European truck design will be transformed to make driver cabs more aerodynamic, cutting emissions and improving safety, under new rules backed by EU politicians on Tuesday.
The lawmakers also effectively delayed the lifting of a ban on allowing megatrucks, which are almost as long as medium-sized aircraft, to cross borders.
The rules have to be approved by a plenary session of the European Parliament next month, which is expected to be a formality. Tuesday’s vote was in the transport committee, which is leading the debate on the draft law, and it won support from all parties.
Campaigners said it was the beginning of the end of cabins shaped like bricks, which are not aerodynamic, use more fuel and mean drivers have blind spots because of their shape, putting cyclists and pedestrians at risk. The cabs of the future could look more like the front of a high-speed train.

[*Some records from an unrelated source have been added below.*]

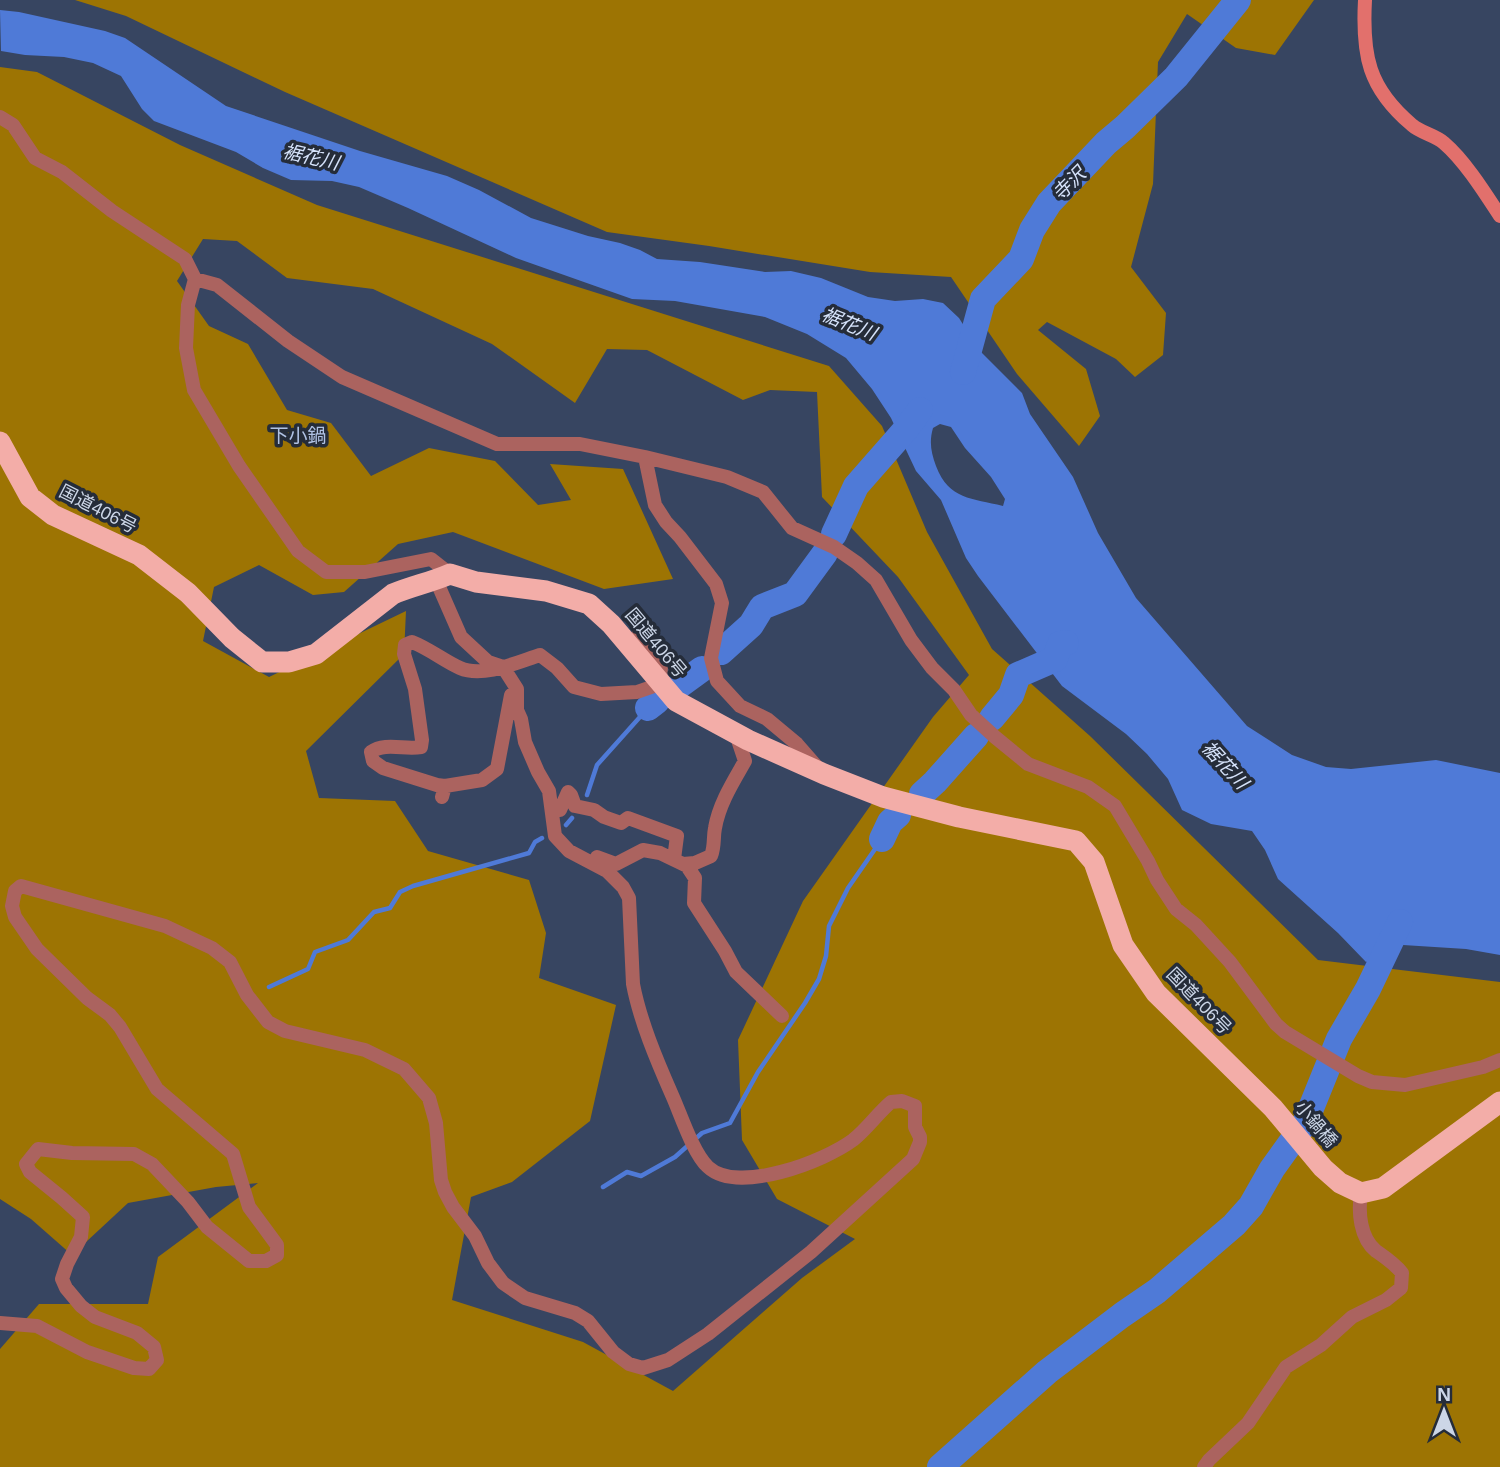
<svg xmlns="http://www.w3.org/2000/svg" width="1500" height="1467" viewBox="0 0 1500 1467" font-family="Helvetica,'Noto Sans JP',sans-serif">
  <rect width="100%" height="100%" fill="#374561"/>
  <path fill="#9d7403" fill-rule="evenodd" d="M75 0H1314L1275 55 1236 48 1187 14 1158 62 1153 184 1131 267 1166 313 1163 355 1135 377 1116 359 1047 322 1038 330 1086 369 1100 416 1079 446 1017 374 951 277 870 272 709 246 607 232 285 92 126 16Z
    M0 67 37 72 180 145 317 205 829 366 882 426 927 532 992 649 1090 736 1318 960 1500 982V1467H0V1349L39 1304H148L158 1257 258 1183 216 1187 128 1203 72 1255 31 1219 0 1199ZM203 239 237 241 287 278 373 289 492 344 575 403 607 349 647 350 743 400 770 390 817 392 822 497 898 577 969 675 933 717 803 901 738 1040 742 1140 777 1199 855 1239 802 1278 673 1391 583 1342 452 1300 471 1197 512 1182 590 1121 616 1005 539 978 546 933 529 880 428 851 395 801 319 798 306 751 404 654 406 611 269 677 203 641 214 587 259 565 313 595 344 592 398 544 453 532 604 589 673 579 623 469 550 464 571 500 538 505 495 461 429 448 371 476 331 423 287 410 248 344 209 326 177 281Z"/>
  <path fill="#4f7ad7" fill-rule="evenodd" d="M0 10 19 12 105 31 125 38 226 106 360 151 447 176 479 190 531 218 588 236 620 243 640 250 657 259 700 262 765 272 791 271 821 278 868 297 895 301 923 299 943 303 959 318 979 350 1022 393 1030 414 1073 477 1098 533 1136 598 1247 726 1292 755 1326 767 1351 769 1436 760 1500 773V955L1466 949 1403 945 1366 962 1338 933 1278 879 1265 850 1252 831 1211 824 1182 810 1168 779 1147 754 1126 734 1062 686 978 576 966 558 941 500 916 471 891 418 872 389 846 358 807 334 765 317 675 301 632 299 516 258 408 208 359 187 332 181 291 180 263 168 236 152 154 121 142 109 121 76 93 63 64 57 25 55 1 51ZM940 424 951 427 965 448 991 477 1005 499 1003 506C972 498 949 500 936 466 931 452 929 442 933 428Z"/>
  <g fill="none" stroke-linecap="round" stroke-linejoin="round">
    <path stroke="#4f7ad7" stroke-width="4.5" d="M587 795 597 765 648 708
      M566 825 572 818
      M269 987 308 969 315 952 348 940 374 912 390 908 400 892 413 886 529 853 535 842 542 838
      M603 1187 627 1172 641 1176 675 1157 702 1133 730 1123 758 1072 805 1003 819 979 826 956 829 926 848 888 882 839"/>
    <path stroke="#4f7ad7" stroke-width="26" d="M963 372 983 299 1021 259 1032 230 1049 203 1106 143 1125 127 1176 77 1238 0
      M834 534 856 486 906 429 920 410
      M721 652 751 625 762 607 795 594 825 553
      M680 685 702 669
      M648 708 657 701
      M992 718 1011 695 1018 675 1055 659 1060 644 1066 643
      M922 794 935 782 976 736
      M882 839 890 822 898 815
      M940 1467 1047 1372 1122 1315 1157 1291 1234 1225 1251 1206 1272 1169 1305 1123 1339 1039 1368 989 1400 922"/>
    <path stroke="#ab635f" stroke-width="14" d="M0 117 13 125 35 158 62 172 112 211 185 259 195 279
      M645 457 655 505 666 522 680 537 716 584 722 603 711 658 717 681 740 706 767 719 797 744 818 768
      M450 574 431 559 365 572H326L298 551 239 466 194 390 186 348 188 305 195 279 217 285 288 341 342 377 497 444H580L645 457 727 477 763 492 792 528 834 547 857 563 876 580 911 640 932 668 954 690 971 715 995 737 1028 764 1088 787 1115 806 1148 861 1157 880 1176 909 1196 925 1230 962 1276 1024 1285 1032 1358 1076 1372 1082 1405 1085 1483 1067 1500 1060
      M445 786 482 780 497 769 511 695
      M442 797 445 786 437 785 383 768 373 761 371 752C385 742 405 750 421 747L422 740 415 689 404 654 405 645 412 642C430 649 444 661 460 668 483 678 518 662 540 655L557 668 574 687 601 694 637 692 660 684 661 666 650 644 639 632
      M551 806 560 810 568 792 571 795 575 806 594 810 604 817 621 823 628 818 677 836 674 859
      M597 857 616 864 643 850 660 853 687 866 695 878 694 903 725 951 736 972 782 1016
      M683 864 695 863 711 856C715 846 713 838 715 828 719 804 733 782 745 761L736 734
      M0 1323 37 1326 87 1352 134 1368 149 1369 157 1360 154 1347 137 1333 95 1317 81 1306 66 1288 62 1279 67 1264 81 1237 83 1217 62 1198 30 1172 26 1164 38 1149 72 1153 134 1154 152 1164 188 1202 207 1227 249 1261H266L277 1255V1245L249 1207 233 1154 157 1089 120 1027 110 1015 87 998 37 949 15 917 12 906 15 891 21 886 165 926 212 948 230 962 247 995 268 1022 285 1031 365 1050 404 1069 429 1098 436 1123 441 1180 445 1192 453 1207 475 1236 488 1263 503 1283 525 1298 575 1313 588 1321 613 1352 629 1364 643 1368 668 1360 708 1334 811 1252 913 1159 920 1142V1137L915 1127V1106L902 1101 891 1102C877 1114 867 1129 853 1140 825 1161 738 1195 708 1167 693 1153 681 1115 672 1095 657 1061 640 1021 633 984L629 898 623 887 607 871 569 851 555 836 549 791 538 772 525 742 521 719 517 710V689L503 667 488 662 461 637 436 580
      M1204 1467 1209 1460 1248 1423 1286 1367 1321 1345 1352 1317 1386 1300 1401 1288 1402 1273C1395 1264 1386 1258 1376 1251 1360 1238 1358 1212 1361 1193"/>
    <path stroke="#e2706c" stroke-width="14" d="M1365 0C1362 55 1368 88 1412 125 1421 133 1435 135 1444 143 1465 161 1485 193 1500 216"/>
    <path stroke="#f3ada8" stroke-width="21" d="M0 442 30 497 53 515 139 555 188 593 232 638 262 662H289L316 654 393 594C412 586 432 582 450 574L476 582 546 591 589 604 611 624 676 701 748 740 824 774 883 797 959 817 1076 841 1094 862 1123 945 1156 993 1273 1108 1323 1168 1340 1183 1361 1193 1383 1188 1500 1102"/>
  </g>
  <g text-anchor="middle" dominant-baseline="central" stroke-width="7" stroke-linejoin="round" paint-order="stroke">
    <g font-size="18" fill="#ccd6e7" stroke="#252c39">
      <text transform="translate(98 509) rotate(27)">国道406号</text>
      <text transform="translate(656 643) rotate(50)">国道406号</text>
      <text transform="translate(1199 1001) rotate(46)">国道406号</text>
      <text transform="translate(1316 1124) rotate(50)">小鍋橋</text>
    </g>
    <g font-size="19" font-style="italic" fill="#d6e3fb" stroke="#252c39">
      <text transform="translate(311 157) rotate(13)">裾花川</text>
      <text transform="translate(1069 184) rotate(-45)">寺沢</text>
      <text transform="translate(849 324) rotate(22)">裾花川</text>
      <text transform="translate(1225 765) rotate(47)">裾花川</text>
    </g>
    <g font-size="19" fill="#b0c2e4" stroke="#252c39">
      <text x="298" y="435">下小鍋</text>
    </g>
  </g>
  <g transform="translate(1444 1411)" stroke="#252c39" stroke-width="5" paint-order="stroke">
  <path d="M0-5L12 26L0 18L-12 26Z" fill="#ccd6e7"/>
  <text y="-10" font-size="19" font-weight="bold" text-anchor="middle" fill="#ccd6e7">N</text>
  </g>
</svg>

The vote follows the European Commission’s announcement last April that it was relaxing limits on cab size to give manufacturers more space to allow a more streamlined nose.
At the time, the Commission, the EU executive, said manufacturers, such as Daimler and Ford, could improve designs immediately if they wanted to, while the European Parliament is calling for the changes to be mandatory for all new lorries in the EU by 2022.
Members of the European Parliament also want the introduction of fuel-efficiency standards for EU trucks, along the lines of those already in place for EU cars and vans.
Although plenary parliamentary approval is expected in April, the work of agreeing a legal text will be left for later in the year, when it is possible some member states will try to weaken any deal.
Meanwhile, the Parliament is asking the Commission to assess fully the impact of lifting a ban to allow cross-border use of megatrucks, also known as gigaliners, which are 25 metres long and weigh 60 tonnes. That amounts to a long delay and the Parliament has asked the Commission to report back in 2016.
The Commission in 2012 sought to ease the cross-border ban by simply reinterpreting EU law, so that gigaliners could be allowed to travel between neighbouring countries that both allowed them, such as Finland and Sweden.
But environmental campaigners led opposition, saying the measure would allow increased use of what they call monster trucks, meaning less freight on railways and more pollution.
“Today is a good day for pedestrians, cyclists, drivers, hauliers and the environment,” William Todts, clean vehicles officer at Transport & Environment (T&E), said in a statement.
The European Transport Safety Council also welcomed the vote, saying better visibility would be especially important for cyclists and pedestrians in urban areas. Its data found nearly 4,300 people died in collisions involving lorries in the EU in 2011.
The European Automobile Manufacturers’ Association said the flexible approach to cab dimensions could improve fuel efficiency, but said it needed a transition period to take account of the life cycle of a cab, on average 15 years.